Records in a dataset
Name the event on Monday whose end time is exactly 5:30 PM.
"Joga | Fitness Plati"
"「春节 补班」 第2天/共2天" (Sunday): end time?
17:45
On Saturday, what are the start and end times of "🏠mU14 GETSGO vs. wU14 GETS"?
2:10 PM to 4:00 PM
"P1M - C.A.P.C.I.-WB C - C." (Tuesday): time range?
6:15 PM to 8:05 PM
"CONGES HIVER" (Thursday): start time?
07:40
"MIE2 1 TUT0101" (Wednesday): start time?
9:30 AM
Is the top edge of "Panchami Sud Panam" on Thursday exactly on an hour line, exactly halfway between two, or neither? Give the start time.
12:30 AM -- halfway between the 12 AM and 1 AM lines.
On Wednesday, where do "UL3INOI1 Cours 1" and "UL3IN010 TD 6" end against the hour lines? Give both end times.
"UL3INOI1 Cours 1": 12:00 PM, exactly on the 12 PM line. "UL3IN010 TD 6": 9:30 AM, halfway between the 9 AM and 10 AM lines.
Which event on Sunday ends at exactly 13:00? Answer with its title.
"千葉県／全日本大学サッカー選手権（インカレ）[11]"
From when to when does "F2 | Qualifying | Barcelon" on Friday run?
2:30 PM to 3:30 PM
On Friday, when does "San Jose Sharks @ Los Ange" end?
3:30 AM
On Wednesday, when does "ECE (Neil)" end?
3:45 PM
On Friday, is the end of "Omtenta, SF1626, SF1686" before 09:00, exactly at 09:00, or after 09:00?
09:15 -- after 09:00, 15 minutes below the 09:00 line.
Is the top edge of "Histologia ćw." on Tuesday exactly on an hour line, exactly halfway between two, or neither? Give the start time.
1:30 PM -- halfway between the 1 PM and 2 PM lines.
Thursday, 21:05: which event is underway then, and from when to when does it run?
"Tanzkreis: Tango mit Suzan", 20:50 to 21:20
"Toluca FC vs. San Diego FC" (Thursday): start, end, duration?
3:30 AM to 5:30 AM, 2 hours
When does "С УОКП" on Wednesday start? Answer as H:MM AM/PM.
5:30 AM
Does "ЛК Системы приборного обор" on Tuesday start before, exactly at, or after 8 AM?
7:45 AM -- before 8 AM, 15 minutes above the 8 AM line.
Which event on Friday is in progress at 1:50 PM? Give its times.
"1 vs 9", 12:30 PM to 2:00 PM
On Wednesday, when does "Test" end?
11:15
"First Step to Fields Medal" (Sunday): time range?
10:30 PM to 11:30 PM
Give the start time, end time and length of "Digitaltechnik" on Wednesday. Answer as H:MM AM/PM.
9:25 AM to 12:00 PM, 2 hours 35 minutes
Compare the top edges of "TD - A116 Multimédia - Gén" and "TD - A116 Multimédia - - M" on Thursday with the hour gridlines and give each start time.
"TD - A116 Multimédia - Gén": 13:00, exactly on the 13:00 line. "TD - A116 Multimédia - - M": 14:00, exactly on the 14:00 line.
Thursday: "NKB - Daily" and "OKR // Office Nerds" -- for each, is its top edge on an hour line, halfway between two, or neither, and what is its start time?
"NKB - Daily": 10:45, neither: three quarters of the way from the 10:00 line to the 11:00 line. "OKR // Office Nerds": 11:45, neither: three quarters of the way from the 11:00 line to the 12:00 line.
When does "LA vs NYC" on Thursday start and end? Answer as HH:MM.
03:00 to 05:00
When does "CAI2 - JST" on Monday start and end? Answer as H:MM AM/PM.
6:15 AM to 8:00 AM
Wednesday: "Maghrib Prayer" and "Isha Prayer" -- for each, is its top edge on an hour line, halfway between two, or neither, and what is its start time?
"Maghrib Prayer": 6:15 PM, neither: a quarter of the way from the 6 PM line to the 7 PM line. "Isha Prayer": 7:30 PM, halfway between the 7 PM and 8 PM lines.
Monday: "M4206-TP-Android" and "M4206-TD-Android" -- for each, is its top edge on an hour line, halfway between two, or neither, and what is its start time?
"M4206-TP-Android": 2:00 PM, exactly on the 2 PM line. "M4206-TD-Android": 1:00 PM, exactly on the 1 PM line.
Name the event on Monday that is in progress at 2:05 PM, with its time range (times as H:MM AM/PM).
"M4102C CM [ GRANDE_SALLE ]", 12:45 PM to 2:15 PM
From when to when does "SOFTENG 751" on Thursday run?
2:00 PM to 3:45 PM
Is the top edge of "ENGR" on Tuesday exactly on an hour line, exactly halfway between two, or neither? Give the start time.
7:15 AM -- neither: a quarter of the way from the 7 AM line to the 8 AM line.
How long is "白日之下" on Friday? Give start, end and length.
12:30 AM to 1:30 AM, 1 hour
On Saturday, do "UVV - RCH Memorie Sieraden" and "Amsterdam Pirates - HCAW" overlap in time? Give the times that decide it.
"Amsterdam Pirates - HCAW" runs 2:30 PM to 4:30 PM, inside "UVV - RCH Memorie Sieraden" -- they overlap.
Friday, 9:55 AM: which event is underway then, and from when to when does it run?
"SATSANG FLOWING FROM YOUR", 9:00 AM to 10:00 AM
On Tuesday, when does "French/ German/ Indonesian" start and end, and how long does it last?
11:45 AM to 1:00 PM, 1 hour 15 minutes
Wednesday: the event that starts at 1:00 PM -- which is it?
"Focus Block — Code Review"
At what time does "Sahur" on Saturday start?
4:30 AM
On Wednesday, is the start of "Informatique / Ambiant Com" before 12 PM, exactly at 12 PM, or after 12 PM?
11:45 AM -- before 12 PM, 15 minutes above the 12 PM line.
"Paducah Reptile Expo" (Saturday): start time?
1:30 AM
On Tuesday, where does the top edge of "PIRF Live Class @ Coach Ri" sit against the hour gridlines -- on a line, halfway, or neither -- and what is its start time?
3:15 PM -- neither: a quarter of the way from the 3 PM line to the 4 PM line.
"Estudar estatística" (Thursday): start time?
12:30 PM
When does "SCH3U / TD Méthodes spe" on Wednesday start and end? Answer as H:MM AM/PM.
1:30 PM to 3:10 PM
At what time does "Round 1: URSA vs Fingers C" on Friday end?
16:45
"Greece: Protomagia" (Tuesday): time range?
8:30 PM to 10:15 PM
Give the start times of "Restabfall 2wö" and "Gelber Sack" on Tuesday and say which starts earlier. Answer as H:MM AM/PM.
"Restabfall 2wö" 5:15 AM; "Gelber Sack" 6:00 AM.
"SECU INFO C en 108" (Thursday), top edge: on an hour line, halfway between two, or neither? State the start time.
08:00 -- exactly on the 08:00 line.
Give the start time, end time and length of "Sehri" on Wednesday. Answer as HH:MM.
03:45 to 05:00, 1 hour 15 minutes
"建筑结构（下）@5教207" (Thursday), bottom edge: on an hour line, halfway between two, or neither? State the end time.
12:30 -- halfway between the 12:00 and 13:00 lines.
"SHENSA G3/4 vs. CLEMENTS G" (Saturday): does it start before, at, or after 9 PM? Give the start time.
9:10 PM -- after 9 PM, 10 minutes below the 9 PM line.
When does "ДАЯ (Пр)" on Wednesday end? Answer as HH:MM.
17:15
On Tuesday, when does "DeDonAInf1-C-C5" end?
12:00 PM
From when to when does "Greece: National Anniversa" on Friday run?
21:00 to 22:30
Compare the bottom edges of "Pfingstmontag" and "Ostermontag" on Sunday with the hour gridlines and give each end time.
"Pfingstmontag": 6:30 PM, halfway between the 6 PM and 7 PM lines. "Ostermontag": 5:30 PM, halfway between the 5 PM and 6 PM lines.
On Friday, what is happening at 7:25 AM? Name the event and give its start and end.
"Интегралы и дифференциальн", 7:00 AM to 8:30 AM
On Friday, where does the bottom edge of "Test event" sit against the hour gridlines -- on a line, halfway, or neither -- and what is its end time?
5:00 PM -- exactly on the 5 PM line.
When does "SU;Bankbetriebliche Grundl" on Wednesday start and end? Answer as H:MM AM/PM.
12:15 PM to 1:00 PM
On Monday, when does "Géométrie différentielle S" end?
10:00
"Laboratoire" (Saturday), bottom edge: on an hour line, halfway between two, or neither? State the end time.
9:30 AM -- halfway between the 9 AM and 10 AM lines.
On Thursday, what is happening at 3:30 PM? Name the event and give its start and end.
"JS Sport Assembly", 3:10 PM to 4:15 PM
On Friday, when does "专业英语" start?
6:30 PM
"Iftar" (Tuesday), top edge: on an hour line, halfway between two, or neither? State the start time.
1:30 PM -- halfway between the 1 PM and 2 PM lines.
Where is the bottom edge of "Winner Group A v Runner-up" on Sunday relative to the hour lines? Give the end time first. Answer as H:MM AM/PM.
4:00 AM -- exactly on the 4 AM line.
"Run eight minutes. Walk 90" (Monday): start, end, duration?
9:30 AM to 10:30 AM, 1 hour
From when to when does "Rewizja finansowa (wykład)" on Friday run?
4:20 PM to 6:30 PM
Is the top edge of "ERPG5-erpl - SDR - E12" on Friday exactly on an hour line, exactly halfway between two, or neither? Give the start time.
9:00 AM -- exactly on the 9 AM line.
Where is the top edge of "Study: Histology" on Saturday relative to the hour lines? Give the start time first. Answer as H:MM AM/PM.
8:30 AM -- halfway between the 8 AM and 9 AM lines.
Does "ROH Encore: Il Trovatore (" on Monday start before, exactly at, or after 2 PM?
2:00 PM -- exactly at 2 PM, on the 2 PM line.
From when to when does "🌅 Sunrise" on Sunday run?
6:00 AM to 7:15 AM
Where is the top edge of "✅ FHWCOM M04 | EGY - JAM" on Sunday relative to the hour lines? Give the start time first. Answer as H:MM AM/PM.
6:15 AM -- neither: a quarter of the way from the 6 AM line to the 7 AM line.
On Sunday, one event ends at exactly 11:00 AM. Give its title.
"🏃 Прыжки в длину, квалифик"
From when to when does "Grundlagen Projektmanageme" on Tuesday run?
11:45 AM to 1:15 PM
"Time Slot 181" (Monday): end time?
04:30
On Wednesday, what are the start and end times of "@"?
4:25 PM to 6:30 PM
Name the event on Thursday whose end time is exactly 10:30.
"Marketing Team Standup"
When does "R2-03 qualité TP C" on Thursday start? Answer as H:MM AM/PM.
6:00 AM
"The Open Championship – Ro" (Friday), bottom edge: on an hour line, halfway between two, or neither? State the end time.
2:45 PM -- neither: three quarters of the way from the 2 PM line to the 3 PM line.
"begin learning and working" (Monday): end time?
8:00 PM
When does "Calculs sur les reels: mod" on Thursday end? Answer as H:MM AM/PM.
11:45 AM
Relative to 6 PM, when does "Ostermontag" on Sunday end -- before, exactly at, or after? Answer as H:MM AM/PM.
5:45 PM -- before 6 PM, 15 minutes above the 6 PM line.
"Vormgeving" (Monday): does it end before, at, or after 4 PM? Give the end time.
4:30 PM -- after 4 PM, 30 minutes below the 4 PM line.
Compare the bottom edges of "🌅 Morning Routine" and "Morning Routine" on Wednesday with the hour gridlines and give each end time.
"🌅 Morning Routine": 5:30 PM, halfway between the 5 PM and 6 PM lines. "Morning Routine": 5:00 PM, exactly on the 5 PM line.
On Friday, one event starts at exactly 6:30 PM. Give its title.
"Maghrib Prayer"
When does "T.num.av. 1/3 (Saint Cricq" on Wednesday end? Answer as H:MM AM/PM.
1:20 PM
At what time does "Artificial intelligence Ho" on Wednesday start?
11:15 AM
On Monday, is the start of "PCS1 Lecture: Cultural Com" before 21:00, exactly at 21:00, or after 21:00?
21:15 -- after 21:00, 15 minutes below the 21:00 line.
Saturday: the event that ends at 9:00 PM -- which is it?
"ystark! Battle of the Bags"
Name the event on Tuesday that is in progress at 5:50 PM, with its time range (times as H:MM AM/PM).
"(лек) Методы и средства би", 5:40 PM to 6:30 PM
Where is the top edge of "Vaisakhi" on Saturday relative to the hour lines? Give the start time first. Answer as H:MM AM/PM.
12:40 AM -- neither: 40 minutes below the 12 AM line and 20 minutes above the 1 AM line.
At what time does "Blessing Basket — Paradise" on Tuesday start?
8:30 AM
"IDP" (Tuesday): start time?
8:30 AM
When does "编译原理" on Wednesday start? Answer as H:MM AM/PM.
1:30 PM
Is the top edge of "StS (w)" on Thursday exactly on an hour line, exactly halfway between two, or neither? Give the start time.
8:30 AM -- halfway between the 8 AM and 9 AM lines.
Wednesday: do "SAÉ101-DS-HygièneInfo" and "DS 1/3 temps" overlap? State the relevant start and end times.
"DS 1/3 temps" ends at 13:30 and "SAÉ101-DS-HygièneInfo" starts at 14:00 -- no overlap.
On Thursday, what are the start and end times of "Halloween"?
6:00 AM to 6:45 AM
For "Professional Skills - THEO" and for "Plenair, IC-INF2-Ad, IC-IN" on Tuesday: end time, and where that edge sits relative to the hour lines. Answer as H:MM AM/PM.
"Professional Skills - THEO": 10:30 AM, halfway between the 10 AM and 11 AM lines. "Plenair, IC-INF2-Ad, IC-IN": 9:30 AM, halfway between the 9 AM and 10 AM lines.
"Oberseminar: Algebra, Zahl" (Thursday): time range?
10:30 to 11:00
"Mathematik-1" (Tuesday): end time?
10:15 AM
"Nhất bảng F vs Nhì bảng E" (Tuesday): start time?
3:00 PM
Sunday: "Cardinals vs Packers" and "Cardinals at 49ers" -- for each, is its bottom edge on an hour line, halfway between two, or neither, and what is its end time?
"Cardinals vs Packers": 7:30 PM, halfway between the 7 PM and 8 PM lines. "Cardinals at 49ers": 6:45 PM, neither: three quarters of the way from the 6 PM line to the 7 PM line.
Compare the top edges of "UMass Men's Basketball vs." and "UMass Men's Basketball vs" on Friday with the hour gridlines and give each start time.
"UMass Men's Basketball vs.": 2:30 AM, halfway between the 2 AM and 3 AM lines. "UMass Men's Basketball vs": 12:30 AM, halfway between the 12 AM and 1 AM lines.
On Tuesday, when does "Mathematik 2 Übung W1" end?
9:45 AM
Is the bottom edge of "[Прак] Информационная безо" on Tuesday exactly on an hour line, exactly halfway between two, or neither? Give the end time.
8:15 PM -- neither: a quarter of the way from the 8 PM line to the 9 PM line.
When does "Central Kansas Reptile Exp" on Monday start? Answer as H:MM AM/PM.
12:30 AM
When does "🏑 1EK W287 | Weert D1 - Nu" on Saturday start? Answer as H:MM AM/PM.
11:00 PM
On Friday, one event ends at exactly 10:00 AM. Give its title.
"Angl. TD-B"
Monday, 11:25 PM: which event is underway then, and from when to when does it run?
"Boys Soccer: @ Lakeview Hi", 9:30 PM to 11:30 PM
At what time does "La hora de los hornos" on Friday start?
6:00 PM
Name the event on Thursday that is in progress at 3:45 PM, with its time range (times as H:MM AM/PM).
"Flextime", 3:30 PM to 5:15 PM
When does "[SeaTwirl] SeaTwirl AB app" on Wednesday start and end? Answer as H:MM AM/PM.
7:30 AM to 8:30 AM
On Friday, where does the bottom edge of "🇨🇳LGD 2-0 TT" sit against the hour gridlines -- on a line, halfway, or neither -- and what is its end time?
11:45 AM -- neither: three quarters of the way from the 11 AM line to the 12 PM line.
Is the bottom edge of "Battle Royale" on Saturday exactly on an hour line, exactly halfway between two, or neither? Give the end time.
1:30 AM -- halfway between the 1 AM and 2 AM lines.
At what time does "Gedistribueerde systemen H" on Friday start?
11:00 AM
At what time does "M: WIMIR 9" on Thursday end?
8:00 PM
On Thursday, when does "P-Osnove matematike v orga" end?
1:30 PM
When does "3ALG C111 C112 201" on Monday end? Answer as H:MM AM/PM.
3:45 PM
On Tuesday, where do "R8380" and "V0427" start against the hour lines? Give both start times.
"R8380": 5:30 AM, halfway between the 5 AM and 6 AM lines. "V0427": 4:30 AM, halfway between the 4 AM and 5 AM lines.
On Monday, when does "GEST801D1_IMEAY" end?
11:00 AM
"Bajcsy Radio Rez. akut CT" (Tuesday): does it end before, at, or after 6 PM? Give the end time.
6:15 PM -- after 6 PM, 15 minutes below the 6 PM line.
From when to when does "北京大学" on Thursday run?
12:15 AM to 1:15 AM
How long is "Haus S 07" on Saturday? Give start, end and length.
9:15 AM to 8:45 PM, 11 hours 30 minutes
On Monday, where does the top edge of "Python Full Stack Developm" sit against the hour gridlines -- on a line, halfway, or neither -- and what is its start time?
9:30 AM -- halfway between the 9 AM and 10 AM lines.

Instructions for the task
Format the lines from the line with "PM? Give the start time." to the line with "PM to 4:15 PM", both included, as a JSON list of strings, one string per line, leaving out any blank lines.

Answer to this exercise
[
  "\"SHENSA G3/4 vs. CLEMENTS G\" (Saturday): does it start before, at, or after 9 PM? Give the start time.",
  "9:10 PM -- after 9 PM, 10 minutes below the 9 PM line.",
  "When does \"ДАЯ (Пр)\" on Wednesday end? Answer as HH:MM.",
  "17:15",
  "On Tuesday, when does \"DeDonAInf1-C-C5\" end?",
  "12:00 PM",
  "From when to when does \"Greece: National Anniversa\" on Friday run?",
  "21:00 to 22:30",
  "Compare the bottom edges of \"Pfingstmontag\" and \"Ostermontag\" on Sunday with the hour gridlines and give each end time.",
  "\"Pfingstmontag\": 6:30 PM, halfway between the 6 PM and 7 PM lines. \"Ostermontag\": 5:30 PM, halfway between the 5 PM and 6 PM lines.",
  "On Friday, what is happening at 7:25 AM? Name the event and give its start and end.",
  "\"Интегралы и дифференциальн\", 7:00 AM to 8:30 AM",
  "On Friday, where does the bottom edge of \"Test event\" sit against the hour gridlines -- on a line, halfway, or neither -- and what is its end time?",
  "5:00 PM -- exactly on the 5 PM line.",
  "When does \"SU;Bankbetriebliche Grundl\" on Wednesday start and end? Answer as H:MM AM/PM.",
  "12:15 PM to 1:00 PM",
  "On Monday, when does \"Géométrie différentielle S\" end?",
  "10:00",
  "\"Laboratoire\" (Saturday), bottom edge: on an hour line, halfway between two, or neither? State the end time.",
  "9:30 AM -- halfway between the 9 AM and 10 AM lines.",
  "On Thursday, what is happening at 3:30 PM? Name the event and give its start and end.",
  "\"JS Sport Assembly\", 3:10 PM to 4:15 PM"
]